À ce titre, il était passionnant de partager avec les autres participants les rôles que notre fédération syndicale joue dans la lutte contre le travail, y compris la formulation des lois et des politiques nécessaires, et de plaider en faveur d'une augmentation des ressources et d'une application efficace.

Le Malawi a exprimé officiellement son intérêt à rejoindre l'Alliance 8.7 - un partenariat mondial qui s'engage à prendre des mesures immédiates et efficaces pour éradiquer le travail forcé, l'esclavage moderne, la traite des êtres humains et le travail des enfants.

Les discussions entre les participants ont permis d'identifier des solutions et des actions pratiques pour mettre fin au travail des enfants d'ici 2025 et d'accroître le niveau d'engagement pour obtenir des résultats ambitieux, concrets et durables, notamment au nom de la cohorte dirigeante des pays pionniers de l'Alliance 8.7 (Ouganda, Malawi, Nigeria, Vietnam, Tunisie, Sri Lanka, Pérou, Népal, Maroc, Mexique, Mauritanie, Madagascar, Guatemala, Fidji, Ehtipia, Chili et Albanie).

Les exemples de réussite présentés lors de la conférence " Prendre les prochaines mesures : Mettre fin au travail des enfants d'ici 2025" m'ont permis d'en apprendre davantage sur le rôle important des syndicats dans l'accélération de l'élimination du travail des enfants, en particulier dans les niveaux inférieurs des chaînes d'approvisionnement mondiales et dans les secteurs dits "points chauds" où les syndicats sectoriels peuvent être présents, ainsi qu'en termes de lobbying et de défense des intérêts.

L'une de mes principales conclusions a été l'importance de la collaboration entre les parties prenantes, qui est vitale car aucun acteur ne peut éliminer le travail des enfants en travaillant seul.
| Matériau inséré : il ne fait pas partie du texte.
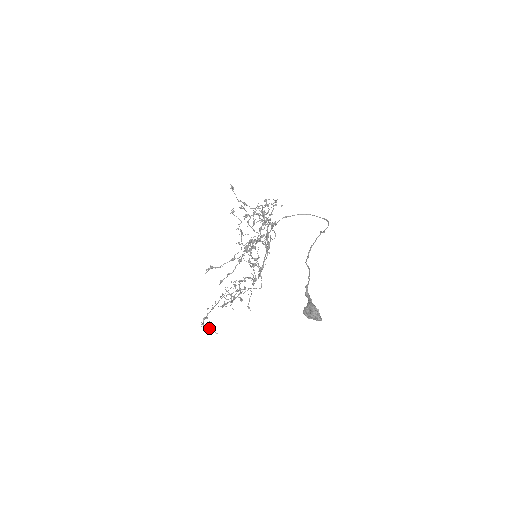
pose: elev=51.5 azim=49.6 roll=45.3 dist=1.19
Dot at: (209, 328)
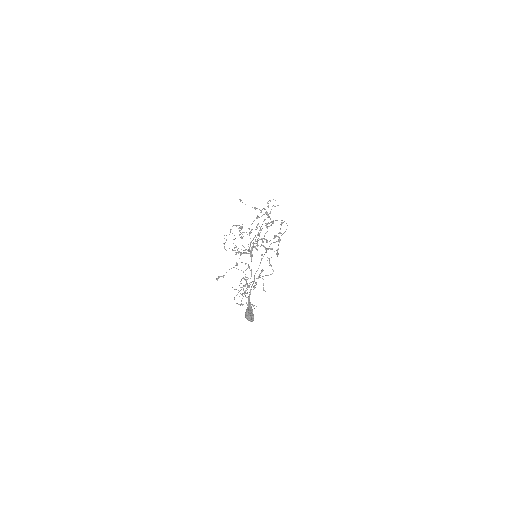
Dot at: occluded
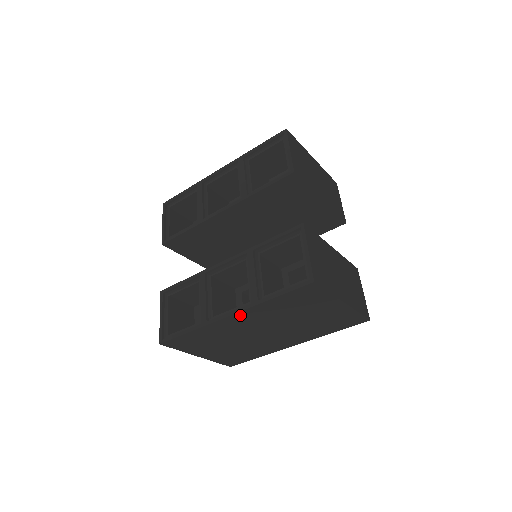
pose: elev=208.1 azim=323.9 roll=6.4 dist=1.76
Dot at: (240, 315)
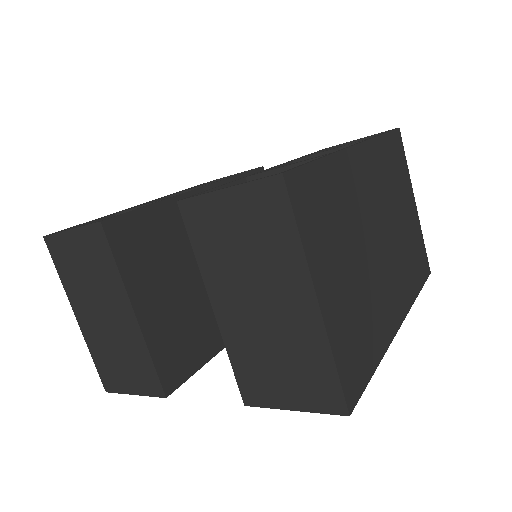
Dot at: (364, 153)
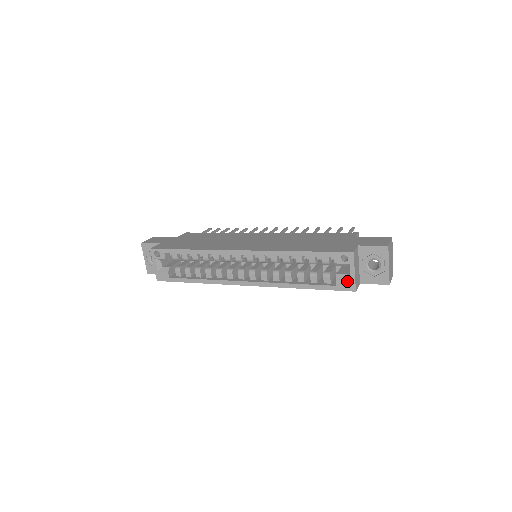
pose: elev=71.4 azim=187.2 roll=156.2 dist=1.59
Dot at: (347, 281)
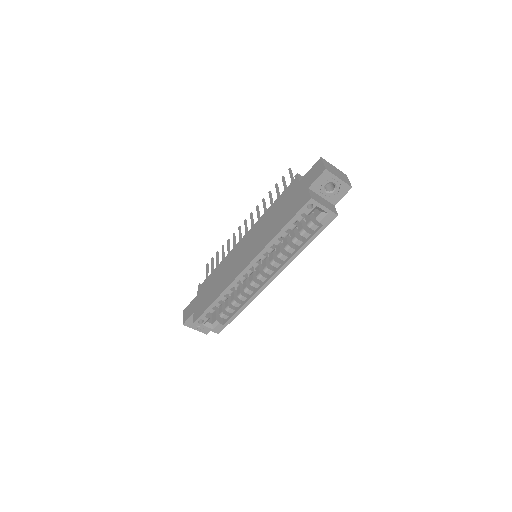
Dot at: (326, 216)
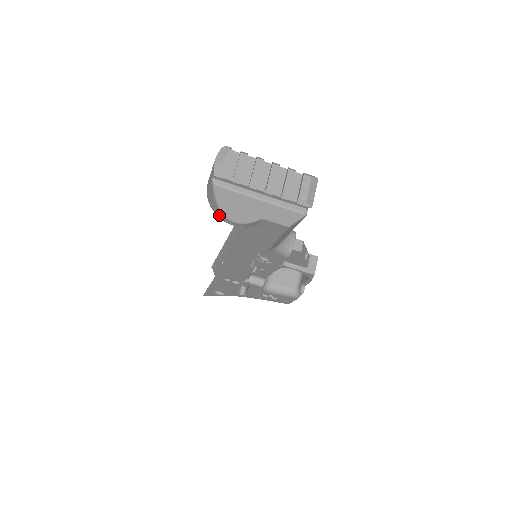
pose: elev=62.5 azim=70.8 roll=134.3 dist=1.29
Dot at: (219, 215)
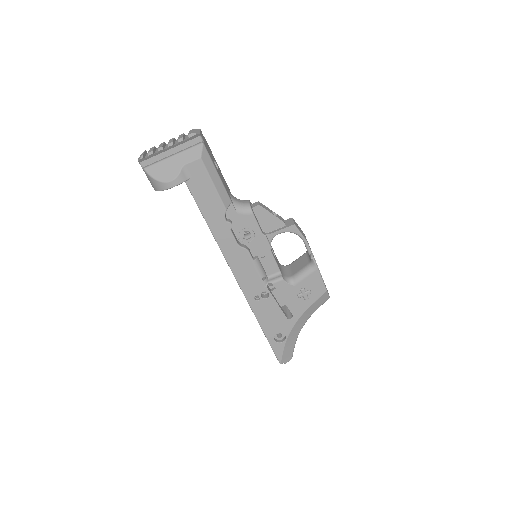
Dot at: (162, 187)
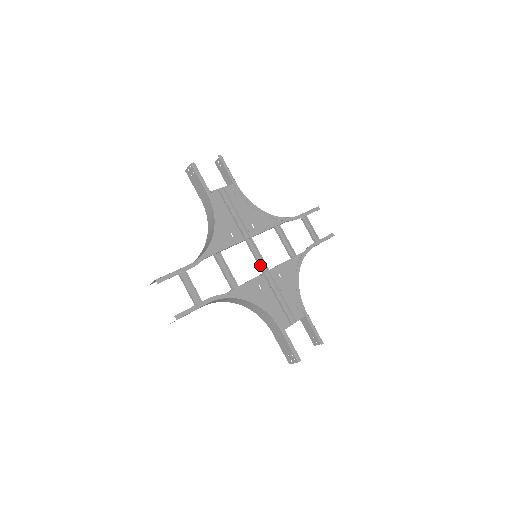
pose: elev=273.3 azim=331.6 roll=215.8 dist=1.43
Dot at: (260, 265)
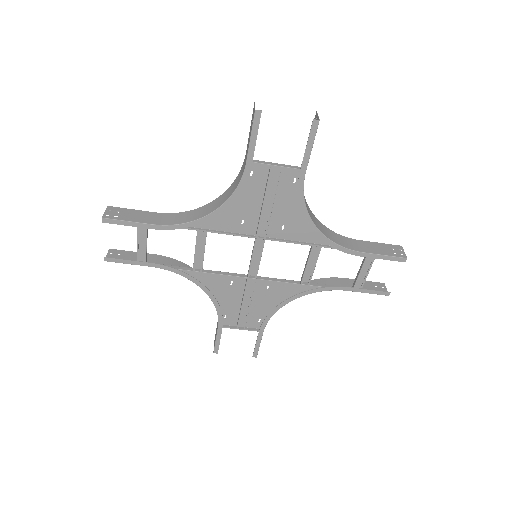
Dot at: (249, 269)
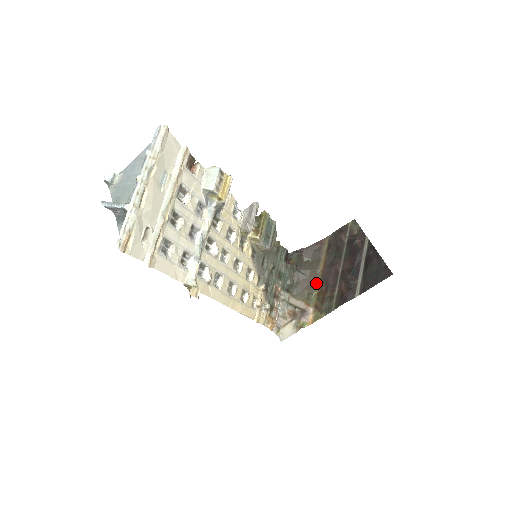
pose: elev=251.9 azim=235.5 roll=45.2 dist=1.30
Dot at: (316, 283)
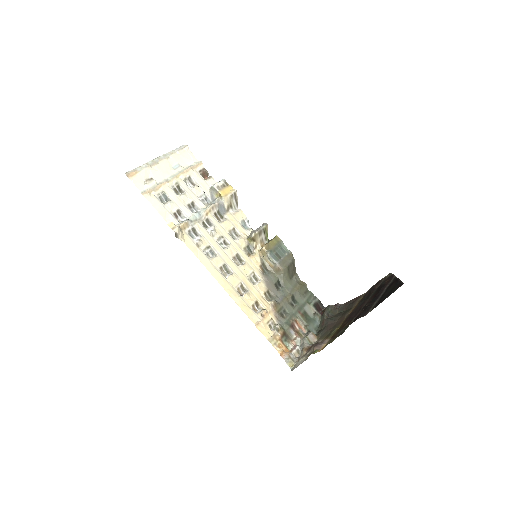
Dot at: (341, 323)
La bonne pratique des "approches intégrées par zone" (IABA) a été pour moi un autre domaine d'apprentissage clé qui est très pertinent pour les efforts de mon organisation visant à établir des zones sans travail des enfants.

Les échanges Sud-Sud avec des homologues d'autres pays en développement, comme l'Inde, m'ont permis de mieux connaître et apprécier la valeur des systèmes de suivi du travail des enfants qui impliquent une participation communautaire. La conférence a également fait le point sur le rôle important que les syndicats peuvent jouer dans le lobbying en faveur d'un financement public accru de l'éducation afin de garantir une éducation de meilleure qualité et plus accessible aux apprenants et aux enseignants.
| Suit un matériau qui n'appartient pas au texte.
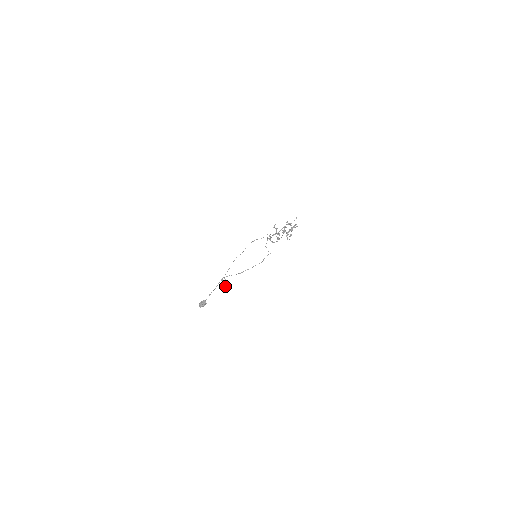
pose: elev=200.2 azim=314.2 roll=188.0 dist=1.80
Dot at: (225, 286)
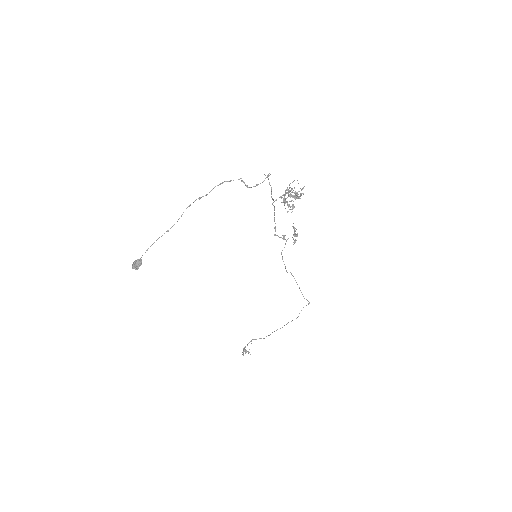
Dot at: occluded
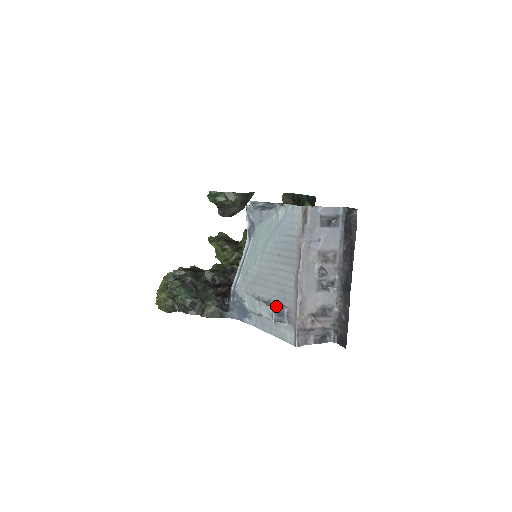
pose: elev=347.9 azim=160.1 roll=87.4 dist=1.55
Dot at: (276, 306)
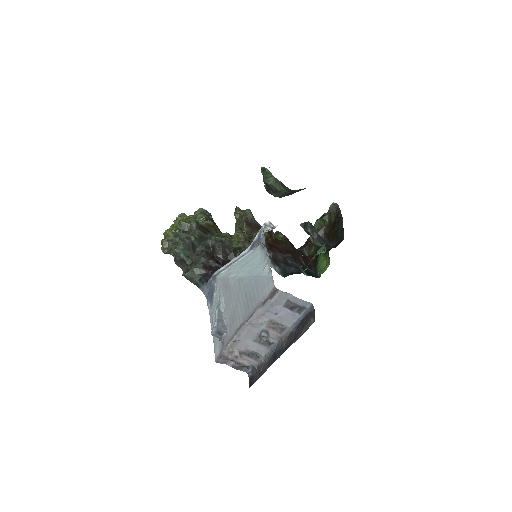
Dot at: (220, 326)
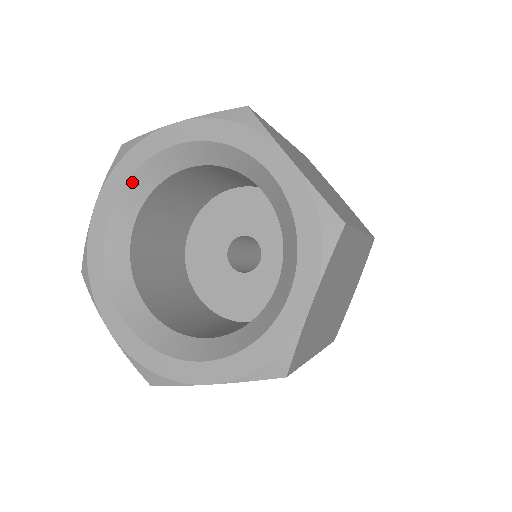
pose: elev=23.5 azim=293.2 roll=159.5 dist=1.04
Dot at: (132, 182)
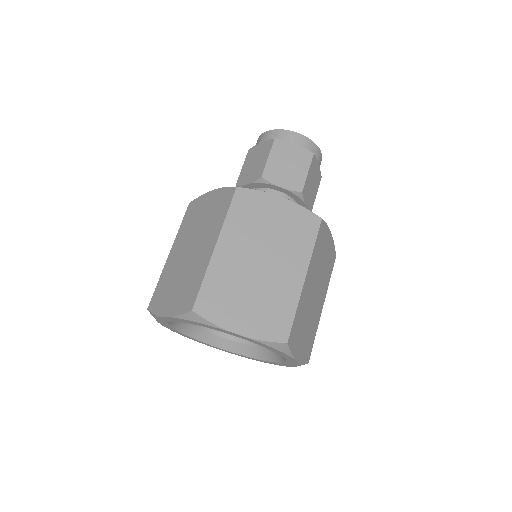
Dot at: (171, 323)
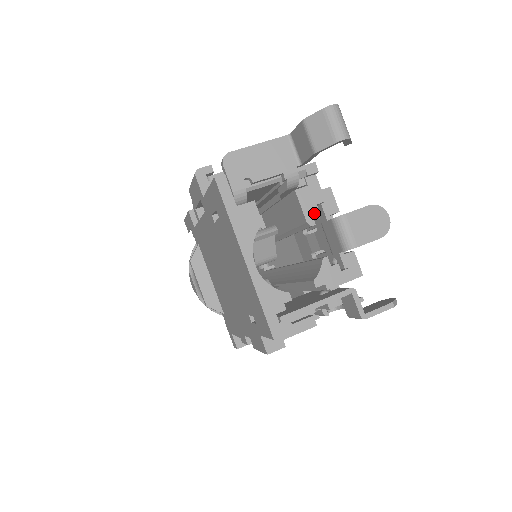
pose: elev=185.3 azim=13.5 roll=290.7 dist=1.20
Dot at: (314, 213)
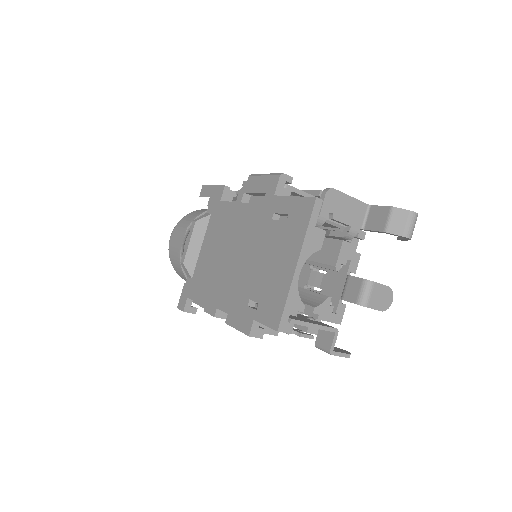
Dot at: (343, 264)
À l'avenir, je prévois de diffuser les messages clés lors de notre prochaine réunion des dirigeants de la MCTU, ainsi qu'auprès des organisations de travailleurs affiliées du secteur horticole. Je prévois également de développer un plan de plaidoyer et de lobbying pour la réforme de l'actuelle loi sur l'emploi du Malawi (2000) afin de garantir que notre législation nationale impose davantage d'exigences qui soient strictes et des sanctions plus sévères en ce qui concerne le travail des enfants.

Dans le cadre de mon travail syndical en tant qu'organisateur, éducateur et membre du Conseil consultatif tripartite du travail (TLAC), l'expérience des conférences néerlandaises me place dans une position plus forte pour contribuer à la réalisation de la cible 8.7 des objectifs de développement durable (ODD) d'ici 2025.
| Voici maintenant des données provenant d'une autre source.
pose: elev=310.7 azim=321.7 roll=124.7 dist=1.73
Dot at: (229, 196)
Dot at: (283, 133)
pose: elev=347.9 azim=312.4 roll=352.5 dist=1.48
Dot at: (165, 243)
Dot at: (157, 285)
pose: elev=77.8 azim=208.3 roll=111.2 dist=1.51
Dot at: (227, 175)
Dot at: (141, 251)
Mon objectif serait de contribuer à la création de zones exemptes de travail des enfants dans tout le pays en plaçant cette question en tête de l'agenda syndical, tout en faisant pression pour la poursuite du renforcement des capacités et du soutien de nos affiliés dans le domaine de l'éducation, tels que le syndicat des enseignants du Malawi (TUM) et les syndicats du secteur agricole.

Je suis reconnaissant à l'Organisation internationale du travail (OIT) de m'avoir aidé à participer au projet " Prendre les prochaines mesures : Mettre fin au travail des enfants d'ici 2025". Pour l'avenir, je considère l'Année internationale pour l'élimination du travail des enfants 2021 comme une occasion d'intensifier les efforts de sensibilisation du MCTU au travail des enfants dans mon pays.